Quel avenir pour Salto, alors que ses actionnaires fondateurs quittent tous le navire? Depuis l’échec du projet de mariage entre TF1 et M6, définitivement enterré en septembre dernier, le tour de table originel de la plateforme tricolore, formé par ce duo et France Télévisions, a du plomb dans l’aile. Rodolphe Belmer, le nouveau directeur général de TF1 depuis fin octobre, bien décidé à concentrer ses moyens et son offre sur les contenus gratuits maison, a initié le mouvement. Sans surprise, les autres peinent à envisager l’avenir hors du trio. « Salto a un avenir, mais pas avec l’actionnariat tel qu’il est aujourd’hui », déclarait récemment Delphine Ernotte, présidente de France Télévisions, dans les colonnes du Figaro.
L’ouverture du capital de Salto, voire la cession totale, à d’autres acteurs (plateformes, diffuseurs, producteurs..), est donc lancée. Remisant de facto tout perspective de liquidation. Pour l’instant.
Thomas Follin, son directeur général – un transfuge du pôle digital et technologique de M6 – veut croire en la valeur de l’actif Salto. A la fin de l’année, plaide-t-il, elle atteindra le million d’abonnés, à plus de 80% payants. « Un million en deux ans, sans être distribué par tous les opérateurs cela a beaucoup de valeur », dit-il.
De la data à revendre
Pas le moment de jeter le bébé avec l’eau du bain. Un million, si ce chiffre est confirmé, c’est avant tout de la data et du profiling à monétiser. Une flopée de noms ont circulé ces dernières semaines pour reprendre ce fichier tricolore de haut vol. Salto qui emploie une soixantaine de salariés, sous-traite depuis ses débuts, il y a deux ans, toute sa direction technologique à Bedrock, filiale commune à M6 et RTL Group, une entité qui travaille pour d’autres plateformes européennes.

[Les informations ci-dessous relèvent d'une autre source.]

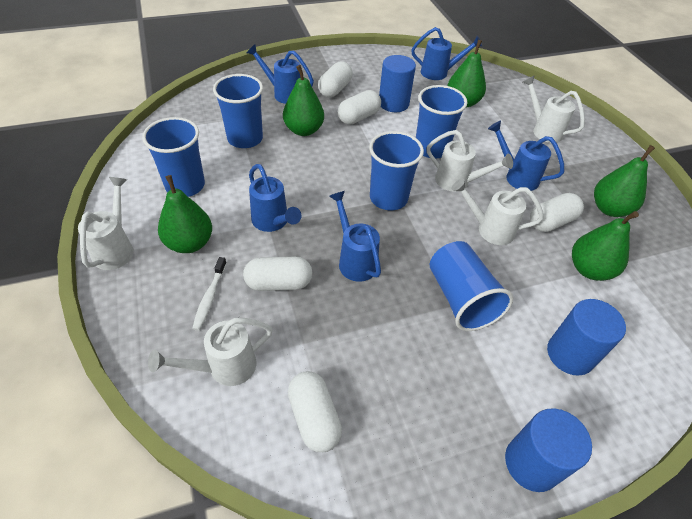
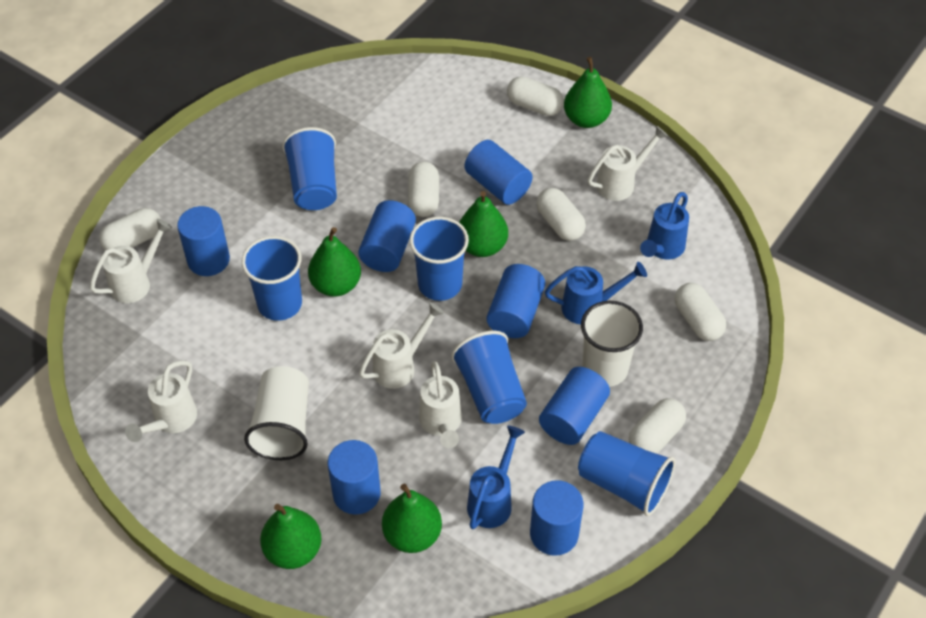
blue cylinder: [379,55,416,112] [505,409,592,492] [547,299,626,376] = 3 -> [177,206,230,276] [328,440,381,515] [358,200,416,272] [465,140,533,205] [486,264,545,338] [530,480,584,556] [539,367,610,445] = 7
blue watering can: [247,44,314,104] [249,164,301,232] [329,191,381,282] [411,27,482,80] [488,121,564,191] = 5 -> [467,426,525,529] [545,262,647,324] [640,192,689,260] = 3
white capsule: [243,256,313,291] [288,371,342,452] [318,61,353,97] [338,90,381,124] [530,193,584,232] = 5 -> [99,208,161,250] [408,161,439,217] [507,76,564,116] [536,188,586,241] [629,398,686,454] [675,283,726,341] = 6
white cup: none = 0 -> [244,366,309,460] [581,301,643,387] = 2
white toothbrush: [192,257,227,331] = 1 -> none = 0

Un parc d’abonnés assez jeune
Surtout, poursuit Thomas Follin, Salto a trouvé sa place sur le marché disputé du streaming. Une offre « complémentaire, française et populaire, répondant aux nouveaux usages, notamment ceux des jeunes. » Aujourd’hui, 60% de son portefeuille a moins de 35 ans. Des ados et « adulescents » plutôt fans de personnages (37%) et de programmes (33%) récurrents, selon une récente étude interne. Et assez télévores: les jeunes abonnés regardent en moyenne Salto tous les deux jours pendant 2 heures et demie.
Exit l’audace côté contenus
Côté contenus, après avoir un peu tâtonné les premiers mois, exit les paris audacieux, tels que la programmation de Small Axe de Steve McQueen, série sur le vécu de la communauté noire britannique dans les années 1960, maintes fois primée. Beaucoup trop pointue.
Désormais, Salto dégaine d’abord des grandes marques familiales, essentiellement tricolores (65% du volume horaire) – moins chères? –, toujours en intégralité et en exclusivité: HPI, Candice Renoir, Les Marseillais, Harry Potter: retour à Poudlard, Friends les retrouvailles, And just like that, la suite de l’inénarrable Sex and the City…
Doper la distribution
Rien d’original, que des valeurs sûres « à forte logique communautaire » qu’elle dope à coup d’investissements médias sur les réseaux sociaux. Après avoir un temps songé à des productions originales, sur le mode Netflix – trop onéreuses pour une plateforme qui n’est pas globale – Salto privilégie aujourd’hui les préachat et préfinancements. A l’image de la série évènement Germinal, coproduite avec France Télévisions et la RAI italienne.
Amazon, partenaire intéressé?
Depuis peu, Follin et son équipe ont repris les négociations avec les fournisseurs d’accès à Internet, un temps freinées par le projet de fusion. « Ces acteurs ont besoin d’une offre comme la nôtre, » assure le directeur général.
Autre accélérateur, l’accord de commercialisation conclue au printemps dernier, et effectif depuis juin, avec Amazon Prime Vidéo. Le géant fait partie des noms qui circulent comme possible repreneur. Ce dernier pour l’instant n’a pas commenté.
Salto – l’équivalent d’une centaine d’emploi à temps plein pour 50 millions d’euros de recettes – est depuis ses débuts une belle source de recettes pour ses actionnaires, qui lui vendent leurs contenus. Mais une affaire déficitaire – de l’ordre de 180 millions d’euros. Un chiffre que Thomas Follin ne commente pas. Amazon ou autre acteur, les négociations avec tout nouvel arrivant seront serrées.